• _Цитируемый отрывок_
▼

Книга Клауса Манна увлекла меня и пленила. Я знал о трагедии одаренного сына и племянника, вынужденного утверждать себя в тени подавляющей славы отца (Томаса) и дяди (Генриха); и в его «На повороте» я нашел так много важного и актуального. Оглядываясь назад, думаю, что это была некая внутренняя потребность, своего рода навязчивая идея, по причине которой после своего опыта с книгой Цвейга я опять принялся за весьма сомнительное, если не сказать абсолютно бесперспективное дело. А может быть, к этому принуждали сами обстоятельства, в которых я тогда жил и работал; и работа над переводом таких книг была определенной отдушиной. С другой стороны, публикация книги Клауса Манна представлялась мне весьма возможной: ведь чистым евреем – если не брать во внимание его маму – его никак не назовешь, а такие имена его самых близких родственников, как Томас и Генрих Манны, говорят сами за себя.
И, понимая, что дело опять окажется длительным и сложным, я тем не менее принялся за работу. В том же издательстве «Прогресс» оставил пространную заявку и две переведенные главы, надеясь, что на этот раз все пойдет гораздо быстрее. Да, все шло быстрее. Но опять повторялось многое, включая хорошо знакомую отговорку: дескать, перевод у издательства уже имеется, но оно не видит пока никакой возможности книгу напечатать.
Но я – тертый калач – не сдавался. В кресле главного редактора издательства «Прогресс» теперь восседала дама. С германисткой Ниной Литвинец я был давно знаком и мог (так казалось мне) говорить открыто. Я отправился в Москву, записался на прием к главному редактору «Прогресса», в назначенный час явился и рассказал Нине Литвиненко о своих очередных мытарствах – на этот раз с книгой Клауса Манна. И попросил Нину открыть эту великую тайну и объяснить мне, почему «На повороте» Клауса Манна – ведь за окном перестройка, и цензуры как таковой вроде бы больше нет – все еще не может быть опубликована. Объяснить это (то ли она не хотела, то ли не могла) она была не в состоянии. Она лишь пожала плечами и направила меня к директору издательства, у которого, по ее словам, были серьезные сомнения в целесообразности публикации книги.

▲

• _Выдержки из строк_
▼

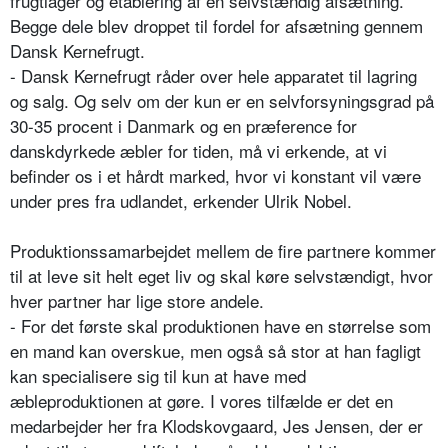
frugtlager og etablering af en selvstændig afsætning.
Begge dele blev droppet til fordel for afsætning gennem
Dansk Kernefrugt.
- Dansk Kernefrugt råder over hele apparatet til lagring
og salg. Og selv om der kun er en selvforsyningsgrad på
30-35 procent i Danmark og en præference for
danskdyrkede æbler for tiden, må vi erkende, at vi
befinder os i et hårdt marked, hvor vi konstant vil være
under pres fra udlandet, erkender Ulrik Nobel.
Produktionssamarbejdet mellem de fire partnere kommer
til at leve sit helt eget liv og skal køre selvstændigt, hvor
hver partner har lige store andele.
- For det første skal produktionen have en størrelse som
en mand kan overskue, men også så stor at han fagligt
kan specialisere sig til kun at have med
æbleproduktionen at gøre. I vores tilfælde er det en
medarbejder her fra Klodskovgaard, Jes Jensen, der er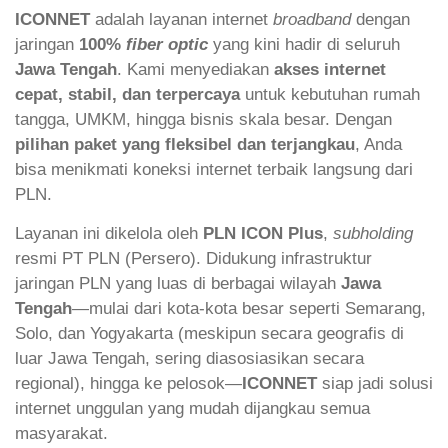
ICONNET
adalah layanan internet
broadband
dengan
jaringan
100%
fiber optic
yang kini hadir di seluruh
Jawa Tengah
. Kami menyediakan
akses internet
cepat, stabil, dan terpercaya
untuk kebutuhan rumah
tangga, UMKM, hingga bisnis skala besar. Dengan
pilihan paket yang fleksibel dan terjangkau
, Anda
bisa menikmati koneksi internet terbaik langsung dari
PLN.
Layanan ini dikelola oleh
PLN ICON Plus
,
subholding
resmi PT PLN (Persero). Didukung infrastruktur
jaringan PLN yang luas di berbagai wilayah
Jawa
Tengah
—mulai dari kota-kota besar seperti Semarang,
Solo, dan Yogyakarta (meskipun secara geografis di
luar Jawa Tengah, sering diasosiasikan secara
regional), hingga ke pelosok—
ICONNET
siap jadi solusi
internet unggulan yang mudah dijangkau semua
masyarakat.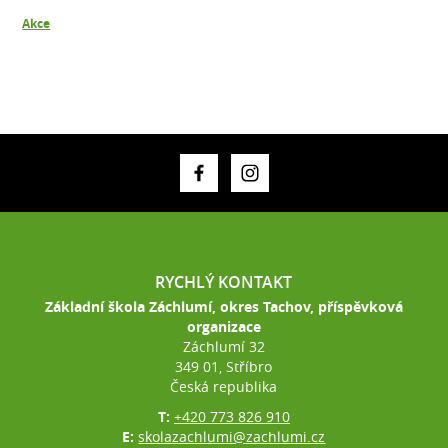
Akce
RYCHLÝ KONTAKT
Základní škola Záchlumí, okres Tachov, příspěvková
organizace
Záchlumí 32
349 01, Stříbro
Česká republika
T:
+420 773 826 910
E:
skolazachlumi@zachlumi.cz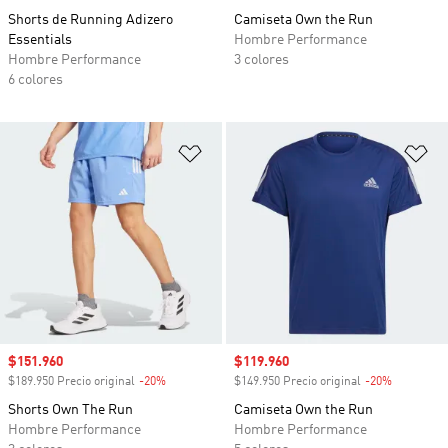
Shorts de Running Adizero
Camiseta Own the Run
Essentials
Hombre Performance
Hombre Performance
3 colores
6 colores
Añadir a la lista de deseos
Añ
Precio de venta
$151.960
Precio de venta
$119.960
$189.950 Precio original
-20%
Descuento
$149.950 Precio original
-20%
Descuento
Shorts Own The Run
Camiseta Own the Run
Hombre Performance
Hombre Performance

▲

• _Что сделать_
1) В каком издательстве автор отрывка о переводе книги Клауса Манна оставил заявку и две переведенные главы?
2) Продолжите отрывок о переводе книги Клауса Манна, начиная сразу после его последнего предложения.

• _Ответы_
1) В издательстве «Прогресс».

2)
Я пришел к директору и попросил мне эти сомнения озвучить. Они в основном сводились к тому, что оценки некоторых событий во время визитов Клауса Манна в Советский Союз и его высказывания, к примеру о Максиме Горьком, мягко выражаясь, не совсем объективны. Да к тому же у этого Клауса Манна – директор все не мог подыскать подходящее слово – были какие-то странные, необычные отношения с мужчинами, например с Андре Жидом. Перед лицом таких вычурных иносказаний, принятых в жеманной великосветской среде, я не смог сдержать свою иронию и заметил, что здесь я вынужден напомнить о Петре Ильиче Чайковском, который – как это, несомненно, известно товарищу директору – тоже имел влечение к лицам своего же пола, что ни в коей мере не мешает нам восхищаться его музыкой. И ведь именно перу Клауса Манна принадлежит блестящий роман о нашем музыкальном гении «Патетическая симфония». Но людей, не имеющих своего собственного мнения и пекущихся лишь о сохранении своей должности и привилегий, переубедить, как известно, невозможно.